## REQUIREMENT A:
Convert every line of the rows below into a single numbered list, leaving out any blank lines.

## EXCERPTED TEXT:
....

Use WindowSplit with an overlapping Window #14

Closed JohnBioinf closed 2 years ago

JohnBioinf commented 3 years ago

I would like to split a maf file in to blocks of a specific size which are overlapping. So with intervals like 1-100, 50-150, 101-200, ...

In the documentation 2.1.8 it reads: It is possible to generate overlapping windows.

Does this refer to the scenario that I am referring and if so how can I achieve this.

Kind regards John

jydu commented 3 years ago

Dear John,

Yes, this refers to the scenario you are referring to, but unfortunately this is an error in the documentation, as this feature is currently not implemented :s I sincerely apologize for that. Adding this feature, however, should not be too much hassle. If you are not too much in a hurry, I can give it a go.

Julien.

JohnBioinf commented 3 years ago

Yes this would be an absolute blast. I am currently making some estimates for the time complexity of the algorithm, we want to run on the maf blocks. And it looks like we need to split bigger blocks. And this would be than preferably done with a sliding window. If we really need the splitting we most definitely cite mafFilter, and even more so if the sliding window feature is implemented. Further I think the sliding window should be a useful feature for others.

jydu commented 3 years ago

Hi John,

I added an option window_step (default equal to preferred_size) to add support for overlapping windows. For now it only works with align=ragged_left. To try it, you need to update bpp-seq-omics and maffilter from the git repository (master branch). As far as I can see it seems to be working. Please let me know if you need further help, or if you find some issues.

All the best,

Julien.

....

## Data entries:
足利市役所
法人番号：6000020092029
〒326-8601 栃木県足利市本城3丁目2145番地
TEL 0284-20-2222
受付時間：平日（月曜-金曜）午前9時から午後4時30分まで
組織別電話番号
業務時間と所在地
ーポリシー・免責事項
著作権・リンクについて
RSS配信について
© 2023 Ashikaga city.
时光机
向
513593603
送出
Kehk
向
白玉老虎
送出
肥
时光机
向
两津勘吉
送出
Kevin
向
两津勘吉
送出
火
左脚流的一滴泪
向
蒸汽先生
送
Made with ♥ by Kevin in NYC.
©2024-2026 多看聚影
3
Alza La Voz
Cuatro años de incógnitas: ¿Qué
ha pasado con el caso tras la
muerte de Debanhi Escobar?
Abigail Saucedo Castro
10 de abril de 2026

....

## REQUIREMENT B:
Please edit the thread on overlapping windows, reproducing it starting with "Kind regards John" and going on through "give it a go.", with "hassle" changed to "trouble".

## OUTPUT A:
1. 足利市役所
2. 法人番号：6000020092029
3. 〒326-8601 栃木県足利市本城3丁目2145番地
4. TEL 0284-20-2222
5. 受付時間：平日（月曜-金曜）午前9時から午後4時30分まで
6. 組織別電話番号
7. 業務時間と所在地
8. ーポリシー・免責事項
9. 著作権・リンクについて
10. RSS配信について
11. © 2023 Ashikaga city.
12. 时光机
13. 向
14. 513593603
15. 送出
16. Kehk
17. 向
18. 白玉老虎
19. 送出
20. 肥
21. 时光机
22. 向
23. 两津勘吉
24. 送出
25. Kevin
26. 向
27. 两津勘吉
28. 送出
29. 火
30. 左脚流的一滴泪
31. 向
32. 蒸汽先生
33. 送
34. Made with ♥ by Kevin in NYC.
35. ©2024-2026 多看聚影
36. 3
37. Alza La Voz
38. Cuatro años de incógnitas: ¿Qué
39. ha pasado con el caso tras la
40. muerte de Debanhi Escobar?
41. Abigail Saucedo Castro
42. 10 de abril de 2026

## OUTPUT B:
Kind regards John

jydu commented 3 years ago

Dear John,

Yes, this refers to the scenario you are referring to, but unfortunately this is an error in the documentation, as this feature is currently not implemented :s I sincerely apologize for that. Adding this feature, however, should not be too much trouble. If you are not too much in a hurry, I can give it a go.